Found #810000 thanks



Justin Riccobono said:

Gary,

The Local Union reps negotiate the contrscts directly with the City, however the state sets policy of what is and has been agreed upon. So if something is already in he contract and lets say they have been getting a 2% increase each year for the last ten years, then most likely they are going to want those same increases year by year. If we dont want to agree to those terms and they arent willing to budge, it goes to srbitartion, where the state chooses an arbitrator and they set the deal, which is typically not in the citys favor.

The other retirement fees for all the other depts are bundled together on page 29 under #810000.
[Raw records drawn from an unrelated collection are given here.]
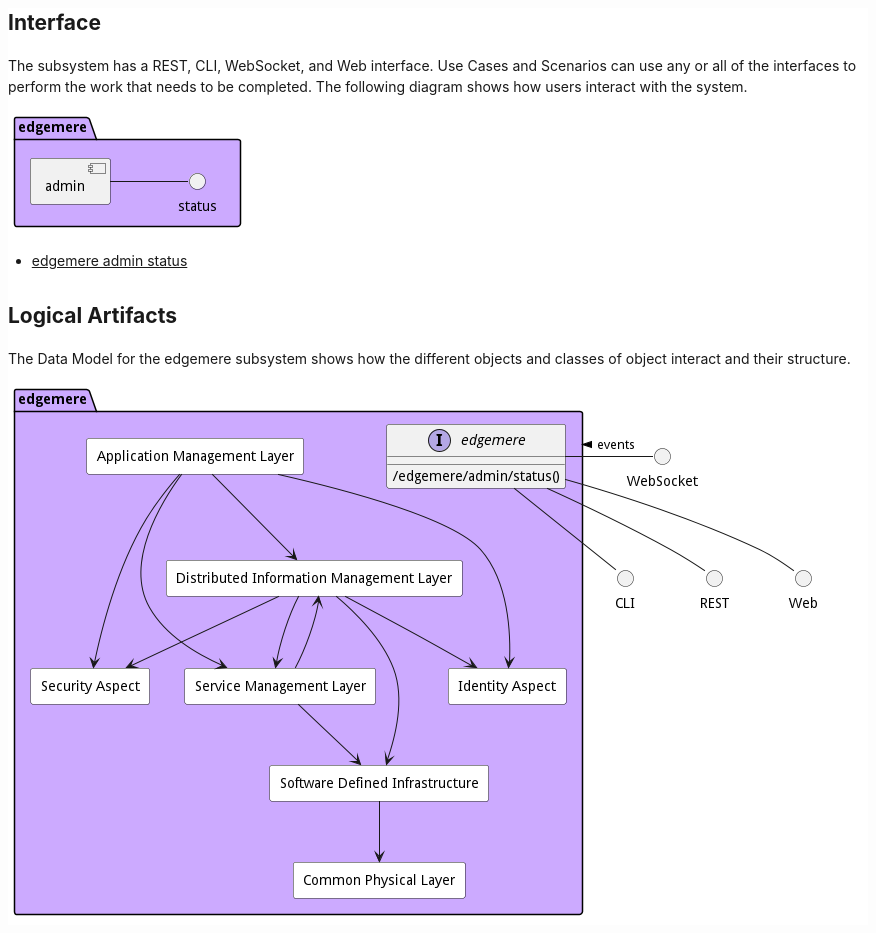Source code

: ## Interface

The subsystem has a REST, CLI, WebSocket, and Web interface. Use Cases and Scenarios can use any or all
of the interfaces to perform the work that needs to be completed. The following  diagram shows how
users interact with the system.

![Scenario Mappings Diagram](./scenariomapping.png)

* [ edgemere admin status](#action--edgemere-admin-status)


## Logical Artifacts

The Data Model for the  edgemere subsystem shows how the different objects and classes of object interact
and their structure.

![Sub Package Diagram](./subpackage.png)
I will review your other questions that you have asked earlier about the police and fire retierment funds doubling, but as far as #450437 .. my report shows a figure of $166,000. I have the 10/15/12 issue of the budget. Which one are you reviewing?

Thanks again for your input and concerns.

Justin



Justin,
Wondering if you were able to find what line item #450437 was???

Thanks for clarifying the issue with 501 non-profits falling under the umbrella protection of the state. If the city doesn't have any direct way to control an expanding demand for tax-free trash pickup, and there is a consensus opinion that it would be worthwhile to begin taxing non-profits for trash pickup, I just want to make sure we are not erasing the benefit of new income thanks to the cost of collection. Sometimes an attractive idea today becomes the giant problem of the future.

While it is fair to explore the tax impact of the non-profits in Beacon, I also think it's a disingenuous comment to suggest that if they represent 30% of our tax base today, that somehow in a matter of years it will represent 50% of our tax base. I'd like to see some facts to back that up.